Brief: Using the records below, give again exactly the lines from the line that contains "神戸ポルシェ買取専門店" through the line that contains "Forschungseinrichtungen", both ends included, and only those.

Dataset records:
Segment Open
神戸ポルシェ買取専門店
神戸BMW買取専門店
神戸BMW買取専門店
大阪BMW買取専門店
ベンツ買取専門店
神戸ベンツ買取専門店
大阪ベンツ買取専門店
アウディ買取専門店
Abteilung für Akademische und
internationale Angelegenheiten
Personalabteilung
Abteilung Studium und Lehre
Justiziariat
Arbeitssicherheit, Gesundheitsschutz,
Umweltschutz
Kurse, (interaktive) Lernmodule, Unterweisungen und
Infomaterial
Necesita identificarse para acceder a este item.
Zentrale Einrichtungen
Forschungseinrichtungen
Segment Closed
Segment Open
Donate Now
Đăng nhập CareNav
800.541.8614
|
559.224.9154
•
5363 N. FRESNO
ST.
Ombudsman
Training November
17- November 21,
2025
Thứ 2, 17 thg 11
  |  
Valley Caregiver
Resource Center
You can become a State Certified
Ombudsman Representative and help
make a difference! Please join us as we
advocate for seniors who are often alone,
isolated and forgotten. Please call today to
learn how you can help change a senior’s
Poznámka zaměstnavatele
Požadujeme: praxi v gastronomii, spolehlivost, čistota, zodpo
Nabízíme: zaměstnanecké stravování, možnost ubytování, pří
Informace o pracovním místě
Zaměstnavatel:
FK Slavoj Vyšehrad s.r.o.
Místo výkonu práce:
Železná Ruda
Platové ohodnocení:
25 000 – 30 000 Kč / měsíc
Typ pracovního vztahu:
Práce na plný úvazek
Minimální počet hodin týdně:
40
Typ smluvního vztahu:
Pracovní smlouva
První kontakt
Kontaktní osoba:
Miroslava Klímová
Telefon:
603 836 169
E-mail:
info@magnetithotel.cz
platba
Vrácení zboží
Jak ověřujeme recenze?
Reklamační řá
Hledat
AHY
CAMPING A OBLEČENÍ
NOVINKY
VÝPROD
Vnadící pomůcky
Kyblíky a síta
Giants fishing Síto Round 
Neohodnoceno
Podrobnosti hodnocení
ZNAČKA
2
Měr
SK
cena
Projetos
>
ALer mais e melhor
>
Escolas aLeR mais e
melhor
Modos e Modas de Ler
Segment Closed
Segment Open
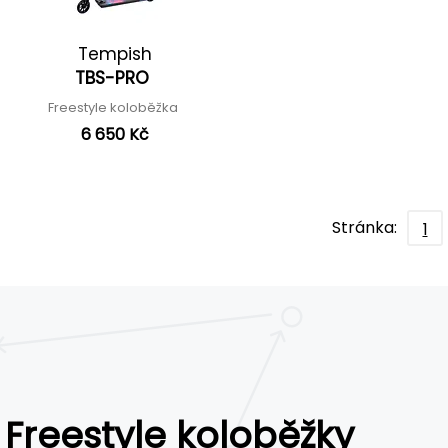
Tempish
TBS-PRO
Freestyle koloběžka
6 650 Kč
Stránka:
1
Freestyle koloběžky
Segment Closed
Solution to the problem:
神戸ポルシェ買取専門店
神戸BMW買取専門店
神戸BMW買取専門店
大阪BMW買取専門店
ベンツ買取専門店
神戸ベンツ買取専門店
大阪ベンツ買取専門店
アウディ買取専門店
Abteilung für Akademische und
internationale Angelegenheiten
Personalabteilung
Abteilung Studium und Lehre
Justiziariat
Arbeitssicherheit, Gesundheitsschutz,
Umweltschutz
Kurse, (interaktive) Lernmodule, Unterweisungen und
Infomaterial
Necesita identificarse para acceder a este item.
Zentrale Einrichtungen
Forschungseinrichtungen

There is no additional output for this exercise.